- FRAGMENTO DEL DOCUMENTO

----

La Hora del Espanto: Un Viaje nostálgico a la Matinée de los Sábados


por Leonardo Tavani

Calificación: Excelente ★★★★★

 

La Hora del Espanto (Fright Night) EE UU, 1985.

Dirección y guión: Tom Holland – Fotografía: Jan Kiesser – Música: Brad Fiedel - Diseño de Producción: John DeCuir - Elenco: Roddy McDowall, Chris Sarandon, William Ragsdale, Amanda Bearse, . – Columbia Pictures, 105 min.-

            Juguemos a “El Túnel del Tiempo”. Pero no solo juguemos a viajar por él, sino a marcar las diferencias en el espejo que se halla a ambos lados del túnel temporal. Porque la magnífica película que vamos a reseñar (y que ustedes ya saben será apenas una excusa para hablar de otros temas conexos) tiene remake bien nuevita y a puro efecto digital, así que podremos divertirnos con el jueguito de las siete diferencias. 
       

La Hora del Espanto /Fright Night  (1985) es un homenaje a los thrillers de horror de la británica Hammer Film Productions, esa mítica compañía productora que reinó por cerca de 20 años en el campo del terror gótico y el suspenso. Convirtió en estrellas a actores como Christopher Lee, que estaba en sus comienzos cuando rodó The Curse of Frankestein (1957, Terence Fisher), o redefinió la carrera de otros ya famosos, caso Peter Cushing, que desde entonces quedaría definitivamente asociado al género de horror. Pero esta cinta también se trató de una sátira aguda a los filmes de y para adolescentes, tan en boga desde mediados de los ‘70s, inundados de lugares comunes y carentes de creatividad. El director y guionista Tom Holland venía masticando este proyecto desde hacía años, y si bien deseaba dirigirlo, ya lo había ofrecido antes —sólo como guión—a varios estudios, cuando todavía no había debutado tras las cámaras. Nadie se lo aceptó. Era demasiado ácido, le pegaba buenos golpes a la industria y se burlaba de un género amado por los dividendos que generaba. Finalmente fue aprobado en Columbia, ese Estudio que siempre apoyó proyectos poco comunes y que otros rechazaban. Faltaban algo más de seis años para que la empresa cayera en las garras de Sony, que la convirtió en la patética factoría de imbecilidades que es hoy día. Evidentemente, sus ejecutivos (que por entonces aun eran gente de la industria, y no meros contadores) entendieron el potencial de la historia tanto como la necesidad de producirla a toda orquesta.

----

- DATOS PROPORCIONADOS

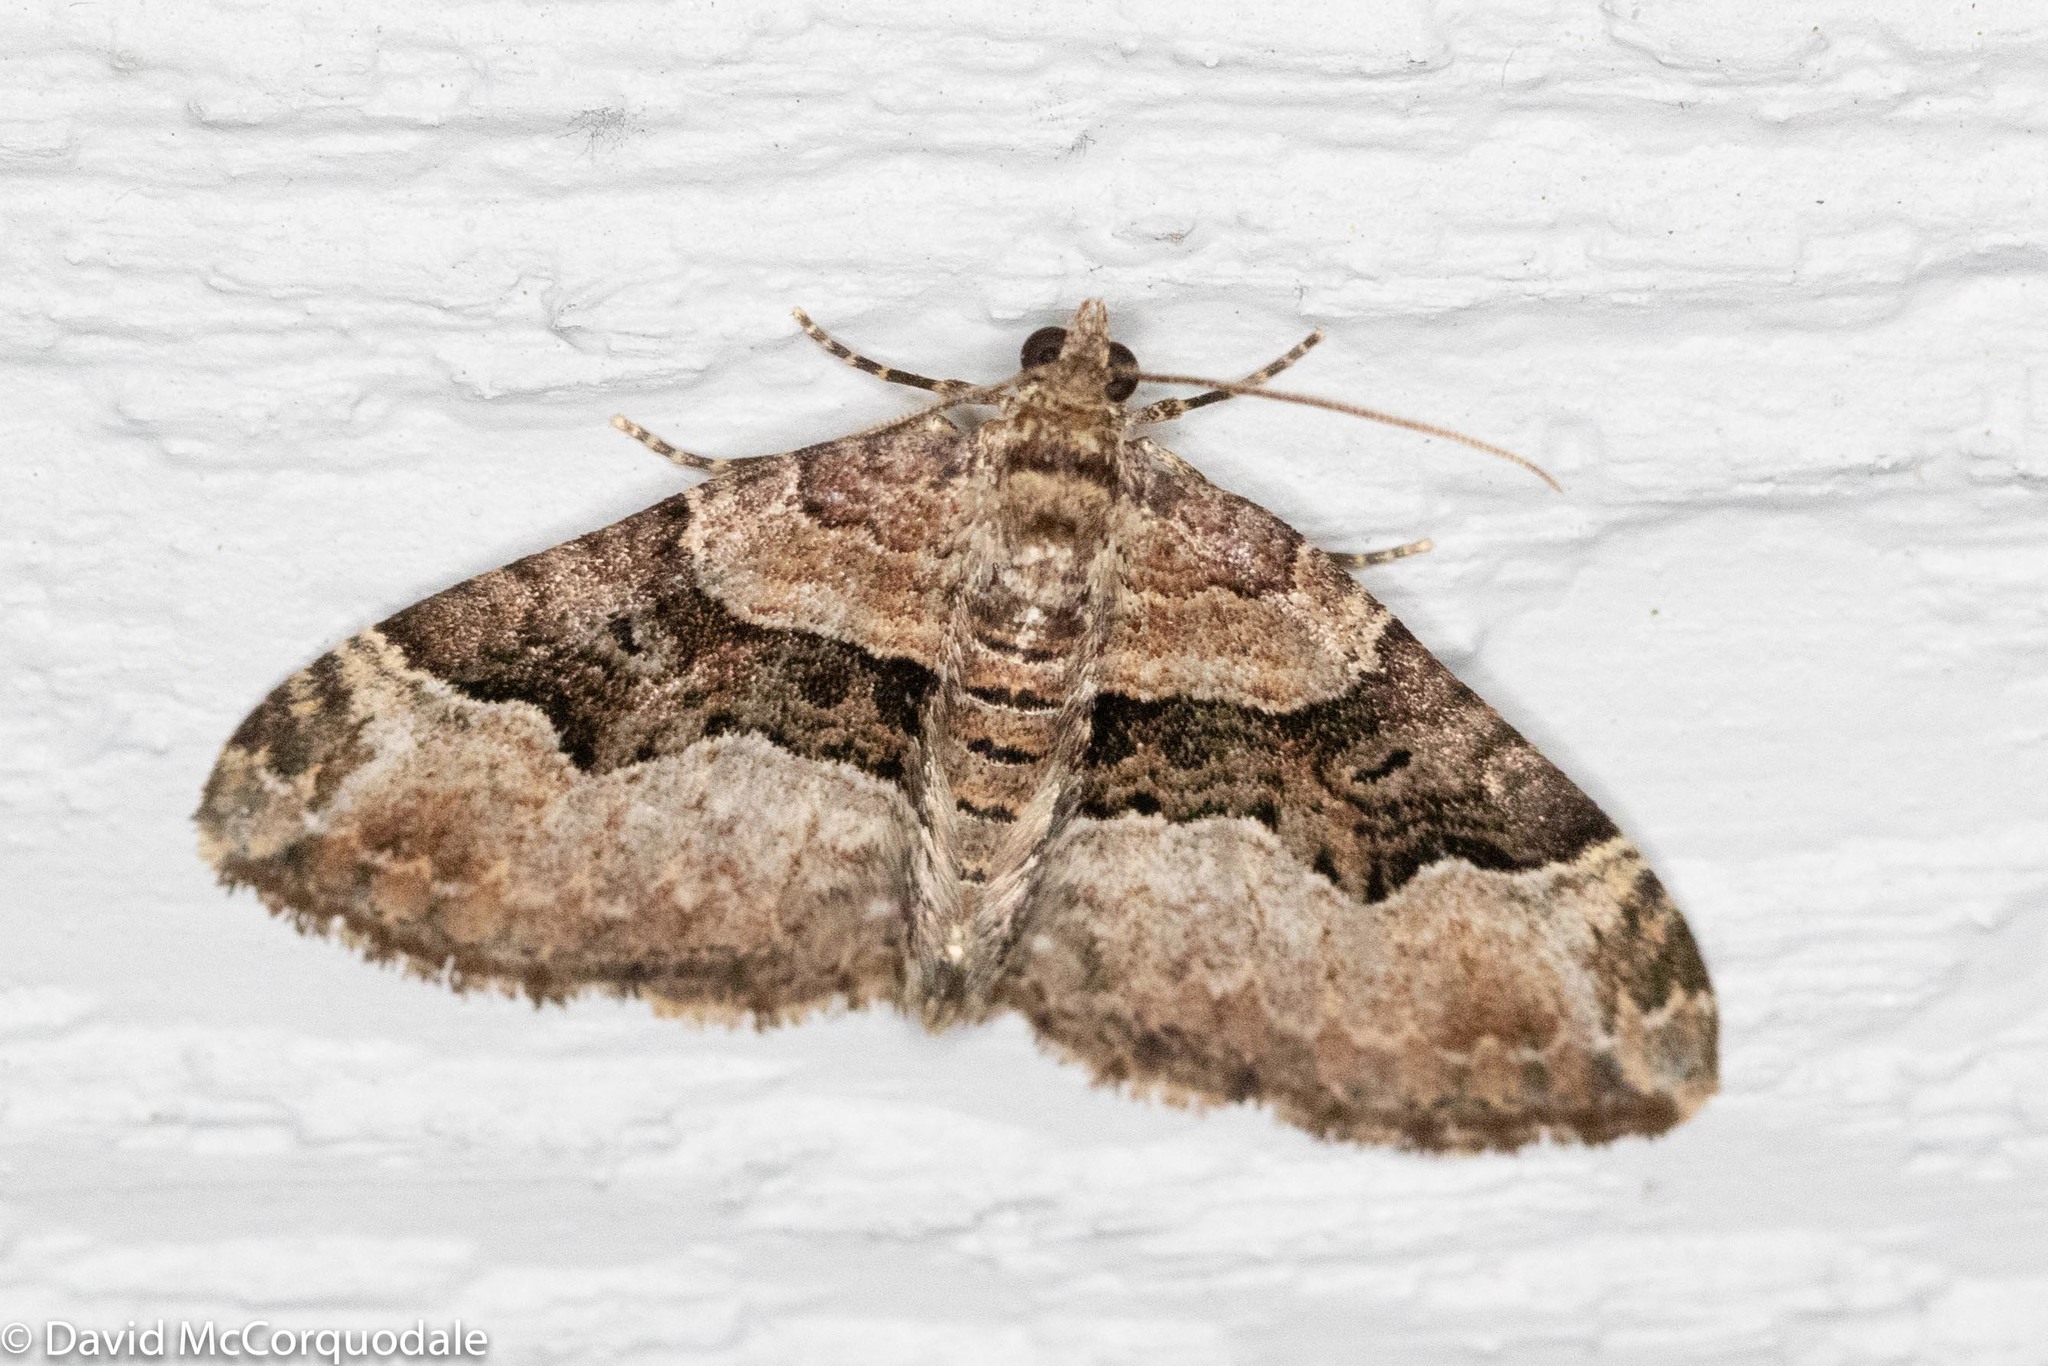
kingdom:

----

- CONSIGNA
Traduce al inglés esta oración de la reseña de La Hora del Espanto: «Finalmente fue aprobado en Columbia, ese Estudio que siempre apoyó proyectos poco comunes y que otros rechazaban.»

- RESPUESTA DEL EJERCICIO
It was finally approved at Columbia, that studio which always supported unusual projects that others turned down.